━━━ SOURCE DATA ━━━
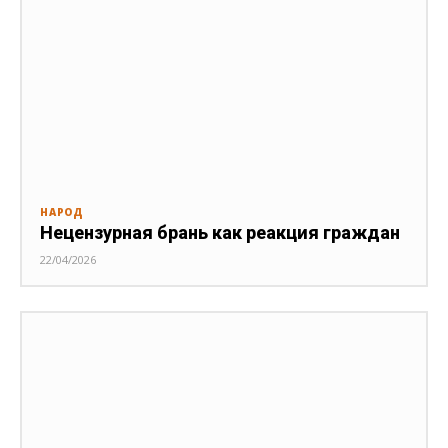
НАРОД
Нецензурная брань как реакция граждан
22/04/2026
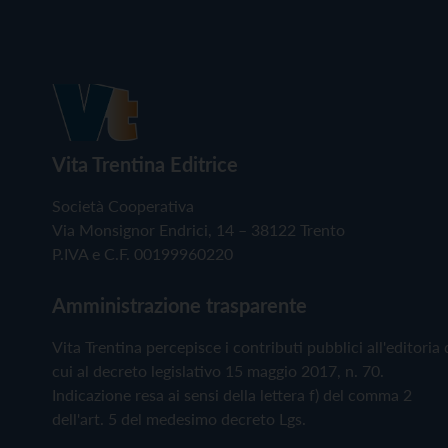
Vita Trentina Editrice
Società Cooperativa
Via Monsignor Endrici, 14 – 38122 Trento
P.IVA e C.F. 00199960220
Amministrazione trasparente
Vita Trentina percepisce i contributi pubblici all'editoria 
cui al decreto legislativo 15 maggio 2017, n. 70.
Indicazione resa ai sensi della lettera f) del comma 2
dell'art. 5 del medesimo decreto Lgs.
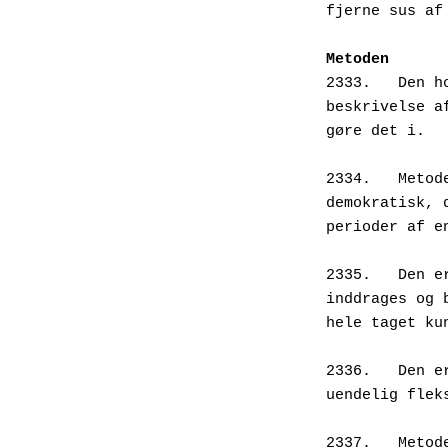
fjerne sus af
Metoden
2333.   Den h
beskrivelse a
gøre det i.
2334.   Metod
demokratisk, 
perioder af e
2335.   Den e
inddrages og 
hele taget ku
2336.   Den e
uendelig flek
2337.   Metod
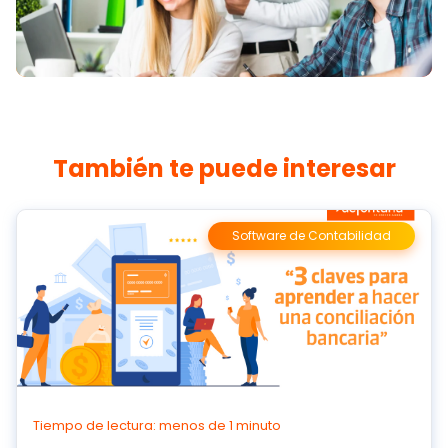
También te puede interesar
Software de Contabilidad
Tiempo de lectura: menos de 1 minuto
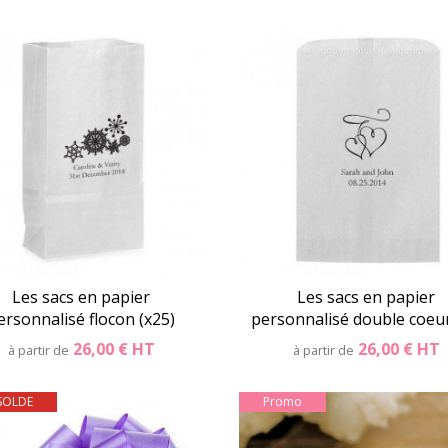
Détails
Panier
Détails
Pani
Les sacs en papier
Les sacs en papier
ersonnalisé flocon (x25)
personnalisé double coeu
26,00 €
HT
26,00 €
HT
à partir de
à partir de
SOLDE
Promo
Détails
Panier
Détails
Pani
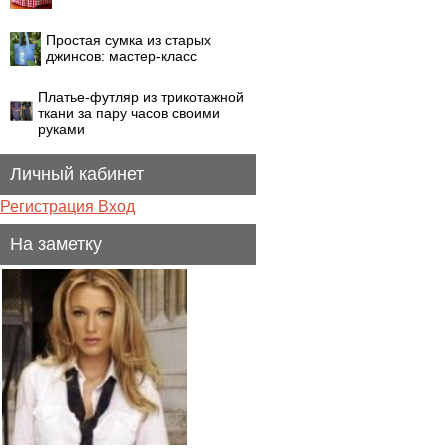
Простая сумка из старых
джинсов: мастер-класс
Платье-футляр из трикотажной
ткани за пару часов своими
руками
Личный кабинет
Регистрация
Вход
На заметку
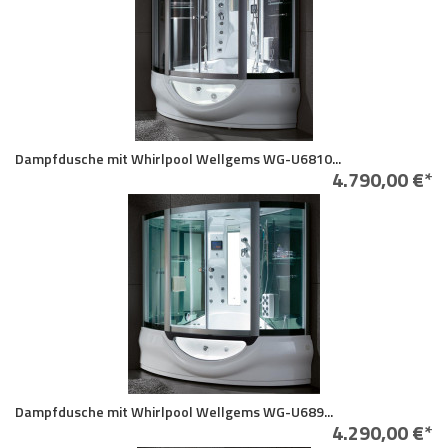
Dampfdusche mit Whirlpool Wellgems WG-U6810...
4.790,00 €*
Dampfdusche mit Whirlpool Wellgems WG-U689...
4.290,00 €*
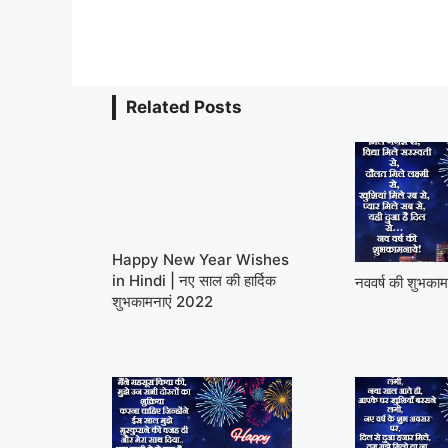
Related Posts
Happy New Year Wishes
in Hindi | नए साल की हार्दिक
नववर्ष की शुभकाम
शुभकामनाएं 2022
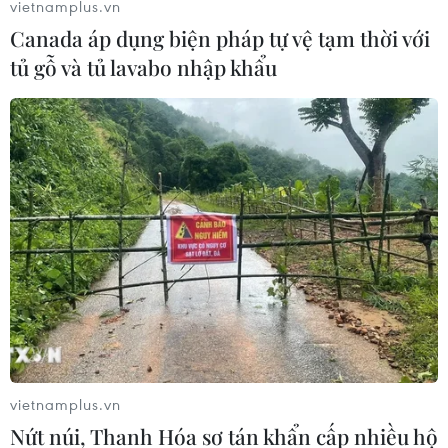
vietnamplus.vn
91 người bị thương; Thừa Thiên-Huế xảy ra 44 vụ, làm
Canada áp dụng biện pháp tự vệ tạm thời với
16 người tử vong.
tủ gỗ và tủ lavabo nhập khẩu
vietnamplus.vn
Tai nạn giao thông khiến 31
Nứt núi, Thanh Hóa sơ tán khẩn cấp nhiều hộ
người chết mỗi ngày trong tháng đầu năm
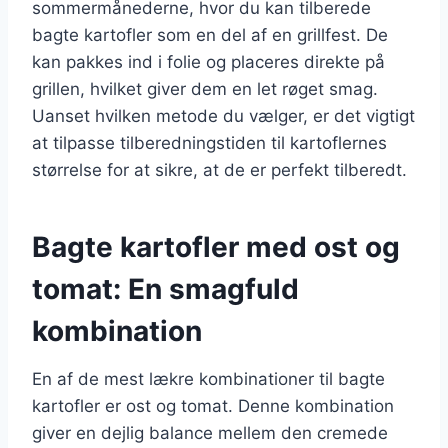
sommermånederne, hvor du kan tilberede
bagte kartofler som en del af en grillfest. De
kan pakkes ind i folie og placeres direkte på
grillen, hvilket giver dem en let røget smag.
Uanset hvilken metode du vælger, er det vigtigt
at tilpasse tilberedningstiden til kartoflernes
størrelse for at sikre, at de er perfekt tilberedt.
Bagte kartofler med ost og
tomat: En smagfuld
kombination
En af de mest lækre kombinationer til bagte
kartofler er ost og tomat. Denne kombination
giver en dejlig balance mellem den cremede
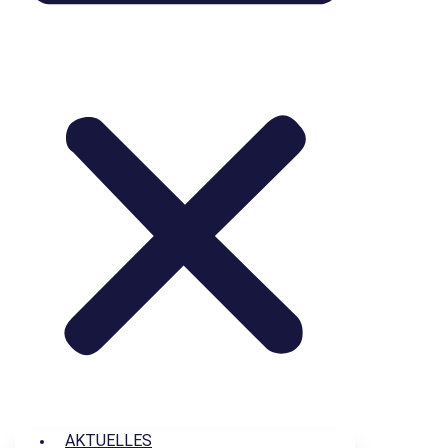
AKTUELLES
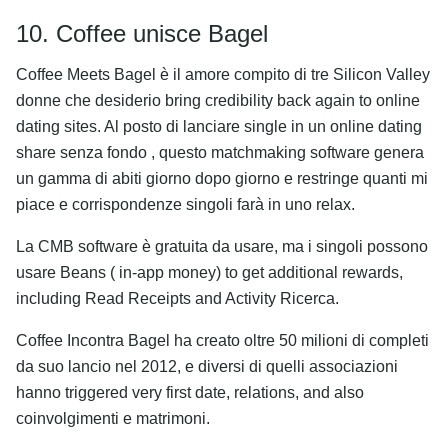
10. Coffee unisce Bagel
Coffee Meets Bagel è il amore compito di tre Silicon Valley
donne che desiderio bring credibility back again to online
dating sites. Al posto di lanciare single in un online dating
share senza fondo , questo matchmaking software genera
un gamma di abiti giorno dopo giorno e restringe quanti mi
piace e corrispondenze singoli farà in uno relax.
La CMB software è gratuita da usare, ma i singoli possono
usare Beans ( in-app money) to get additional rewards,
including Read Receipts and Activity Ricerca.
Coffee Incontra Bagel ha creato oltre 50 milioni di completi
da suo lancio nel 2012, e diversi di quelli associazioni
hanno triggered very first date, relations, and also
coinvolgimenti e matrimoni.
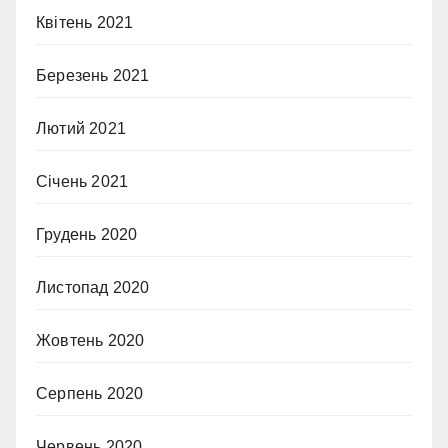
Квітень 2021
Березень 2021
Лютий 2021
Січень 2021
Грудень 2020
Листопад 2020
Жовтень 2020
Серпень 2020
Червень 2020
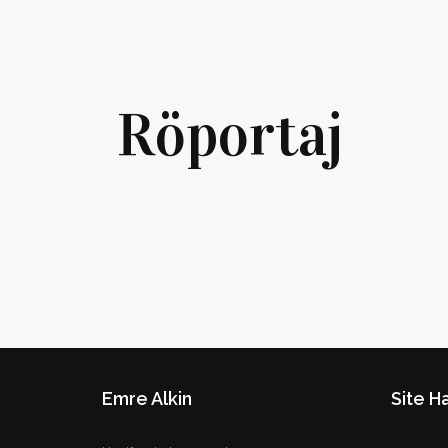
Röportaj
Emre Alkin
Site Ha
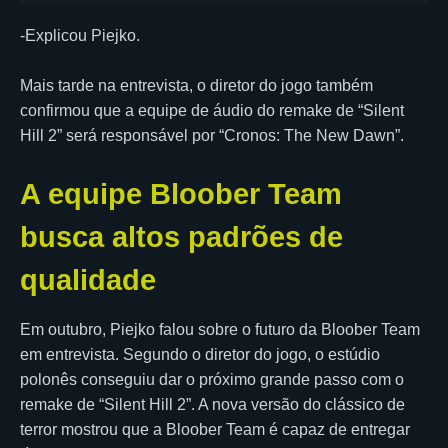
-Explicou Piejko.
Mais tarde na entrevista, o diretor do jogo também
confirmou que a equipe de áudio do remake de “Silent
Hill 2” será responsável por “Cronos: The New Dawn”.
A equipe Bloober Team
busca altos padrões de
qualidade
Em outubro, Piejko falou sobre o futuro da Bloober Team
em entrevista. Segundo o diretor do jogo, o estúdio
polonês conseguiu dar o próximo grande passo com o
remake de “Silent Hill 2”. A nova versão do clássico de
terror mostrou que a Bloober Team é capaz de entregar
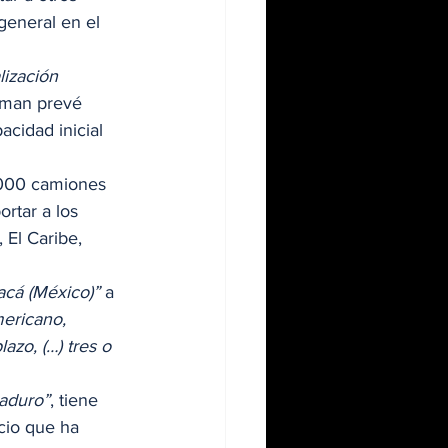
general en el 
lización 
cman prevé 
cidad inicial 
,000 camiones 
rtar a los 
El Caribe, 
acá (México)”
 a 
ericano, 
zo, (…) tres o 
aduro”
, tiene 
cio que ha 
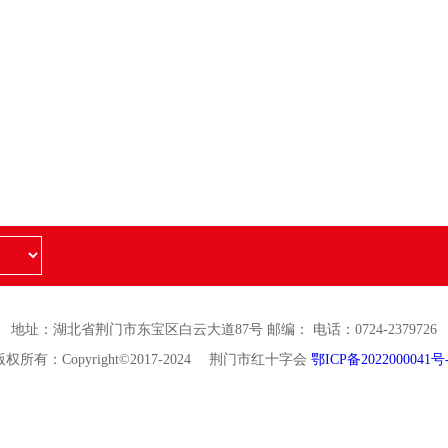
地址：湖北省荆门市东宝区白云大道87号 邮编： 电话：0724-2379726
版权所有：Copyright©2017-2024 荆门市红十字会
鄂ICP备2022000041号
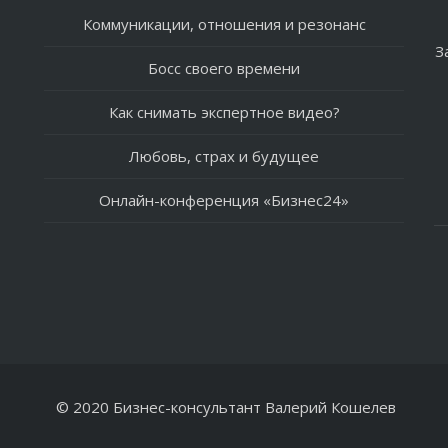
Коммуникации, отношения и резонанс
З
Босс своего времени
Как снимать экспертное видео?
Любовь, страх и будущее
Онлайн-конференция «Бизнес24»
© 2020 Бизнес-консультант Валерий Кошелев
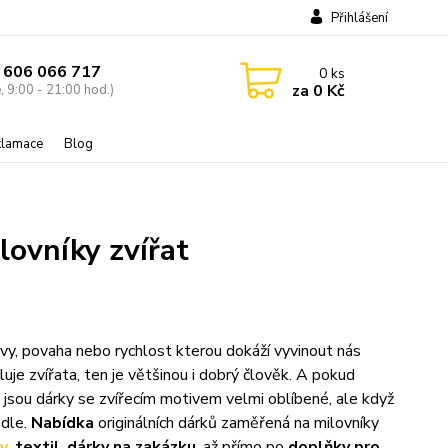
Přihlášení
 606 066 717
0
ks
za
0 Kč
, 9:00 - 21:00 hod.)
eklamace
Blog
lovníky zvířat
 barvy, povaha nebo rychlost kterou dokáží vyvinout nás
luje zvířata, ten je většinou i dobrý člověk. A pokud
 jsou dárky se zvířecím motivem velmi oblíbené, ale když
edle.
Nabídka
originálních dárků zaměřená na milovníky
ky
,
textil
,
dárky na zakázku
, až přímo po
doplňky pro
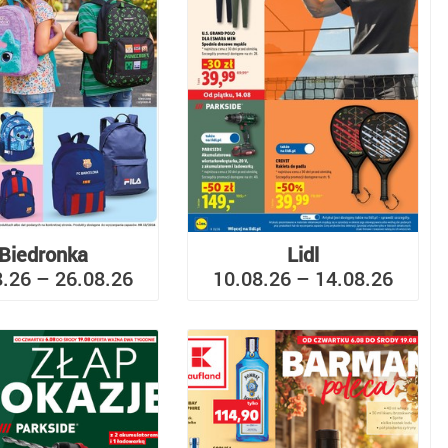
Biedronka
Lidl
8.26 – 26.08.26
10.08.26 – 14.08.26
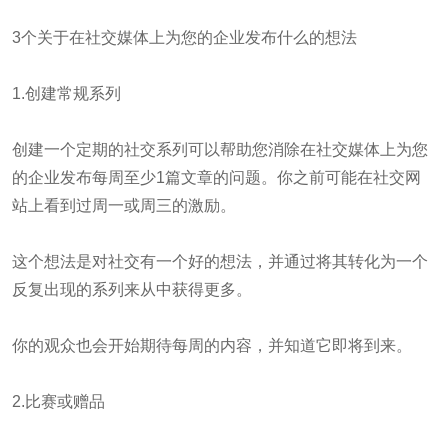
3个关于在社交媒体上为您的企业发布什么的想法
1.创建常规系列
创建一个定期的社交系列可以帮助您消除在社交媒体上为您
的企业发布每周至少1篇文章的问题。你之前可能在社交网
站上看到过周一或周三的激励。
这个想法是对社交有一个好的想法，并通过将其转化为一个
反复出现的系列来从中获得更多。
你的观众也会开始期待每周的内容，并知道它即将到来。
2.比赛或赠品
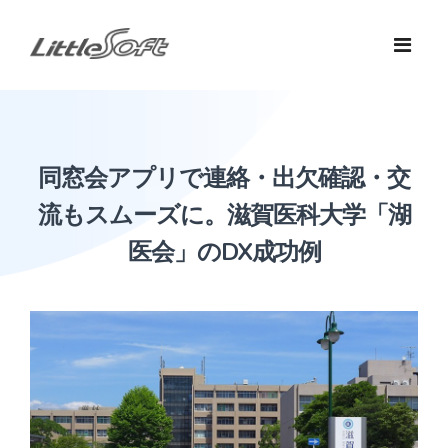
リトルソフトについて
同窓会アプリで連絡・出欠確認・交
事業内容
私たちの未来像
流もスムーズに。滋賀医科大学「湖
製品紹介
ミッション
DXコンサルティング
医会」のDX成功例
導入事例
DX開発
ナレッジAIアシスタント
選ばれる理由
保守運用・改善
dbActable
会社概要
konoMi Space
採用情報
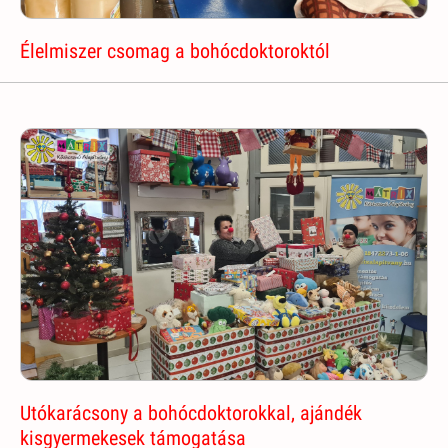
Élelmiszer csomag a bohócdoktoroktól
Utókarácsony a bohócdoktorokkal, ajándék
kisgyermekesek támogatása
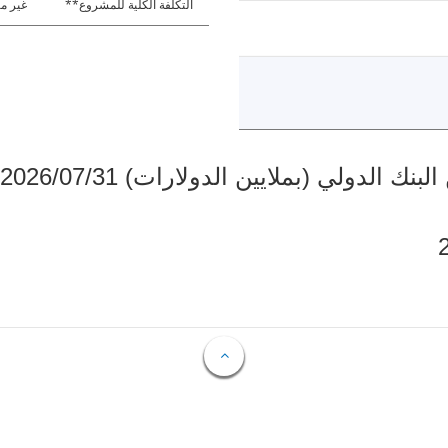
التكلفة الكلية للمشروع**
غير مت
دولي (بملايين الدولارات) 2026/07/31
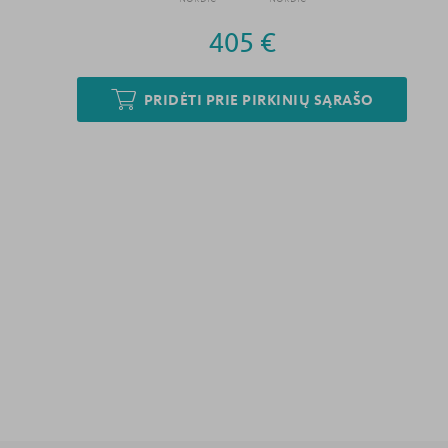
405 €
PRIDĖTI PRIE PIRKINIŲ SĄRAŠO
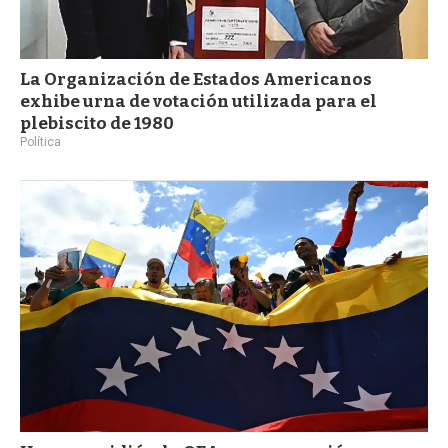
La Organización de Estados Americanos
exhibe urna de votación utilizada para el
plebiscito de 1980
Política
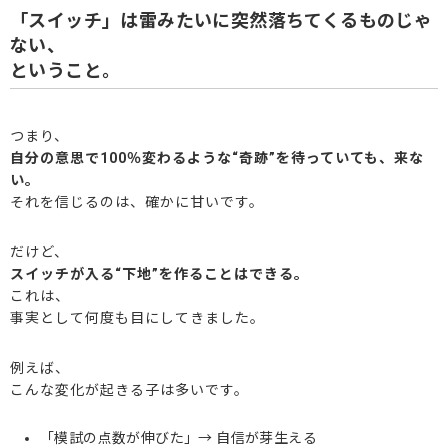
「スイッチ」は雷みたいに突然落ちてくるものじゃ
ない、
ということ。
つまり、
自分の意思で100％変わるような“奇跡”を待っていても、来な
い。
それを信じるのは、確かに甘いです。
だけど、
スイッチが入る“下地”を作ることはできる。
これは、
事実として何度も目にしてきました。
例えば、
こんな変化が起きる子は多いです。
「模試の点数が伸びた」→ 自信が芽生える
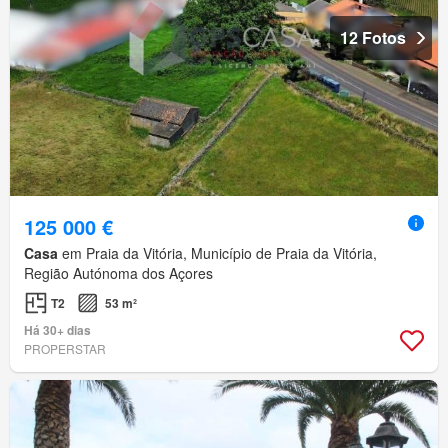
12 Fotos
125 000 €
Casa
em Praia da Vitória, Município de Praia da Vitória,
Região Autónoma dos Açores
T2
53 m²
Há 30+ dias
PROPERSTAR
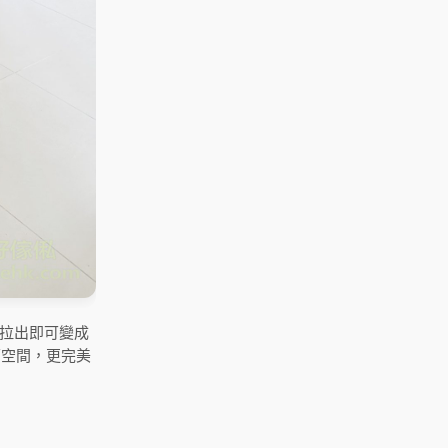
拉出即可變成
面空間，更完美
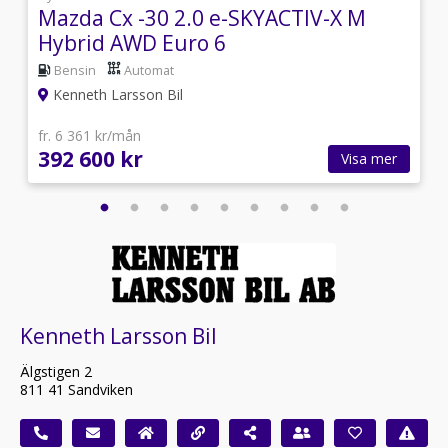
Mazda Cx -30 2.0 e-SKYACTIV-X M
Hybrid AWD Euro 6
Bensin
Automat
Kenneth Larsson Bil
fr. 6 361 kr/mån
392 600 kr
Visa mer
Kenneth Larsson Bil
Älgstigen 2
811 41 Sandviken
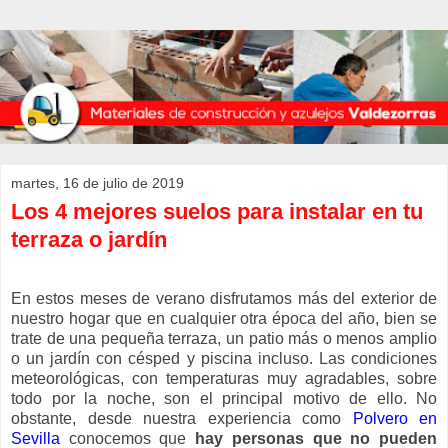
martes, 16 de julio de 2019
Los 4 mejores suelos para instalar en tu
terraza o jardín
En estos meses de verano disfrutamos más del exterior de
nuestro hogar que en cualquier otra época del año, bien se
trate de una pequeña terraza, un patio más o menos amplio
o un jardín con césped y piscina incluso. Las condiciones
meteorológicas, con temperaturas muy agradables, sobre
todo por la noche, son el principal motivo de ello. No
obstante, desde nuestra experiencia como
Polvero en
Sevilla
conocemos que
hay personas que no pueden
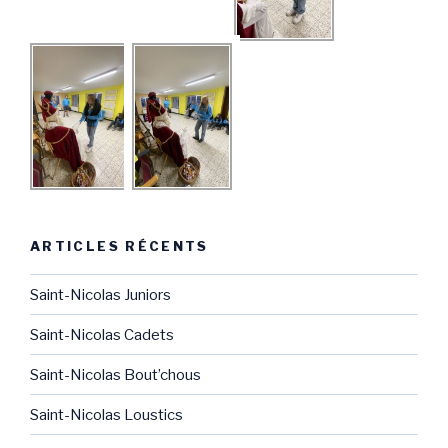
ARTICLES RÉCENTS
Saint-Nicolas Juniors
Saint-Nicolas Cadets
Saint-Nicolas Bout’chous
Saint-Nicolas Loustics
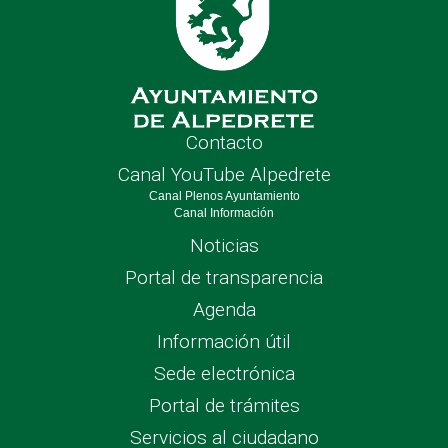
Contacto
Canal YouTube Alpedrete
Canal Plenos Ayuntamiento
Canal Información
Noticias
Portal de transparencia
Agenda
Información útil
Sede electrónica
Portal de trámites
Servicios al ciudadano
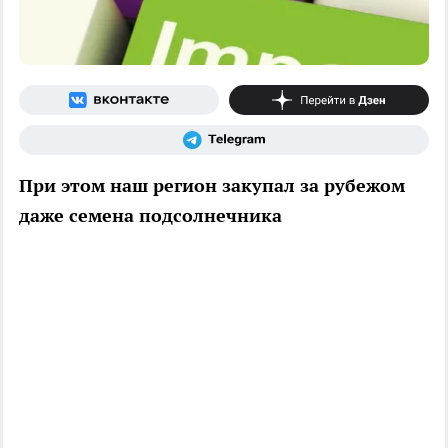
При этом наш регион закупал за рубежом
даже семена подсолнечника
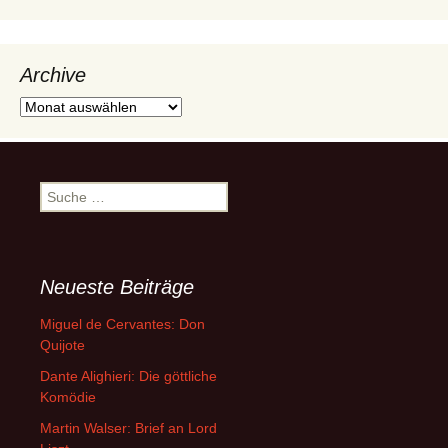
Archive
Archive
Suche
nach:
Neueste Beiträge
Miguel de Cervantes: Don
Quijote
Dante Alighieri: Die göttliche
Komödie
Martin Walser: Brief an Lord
━━━
* PROMPT:
Within the listing, how many lines hold the string "Team"? State that number alone.

* EXPECTED OUTPUT:
3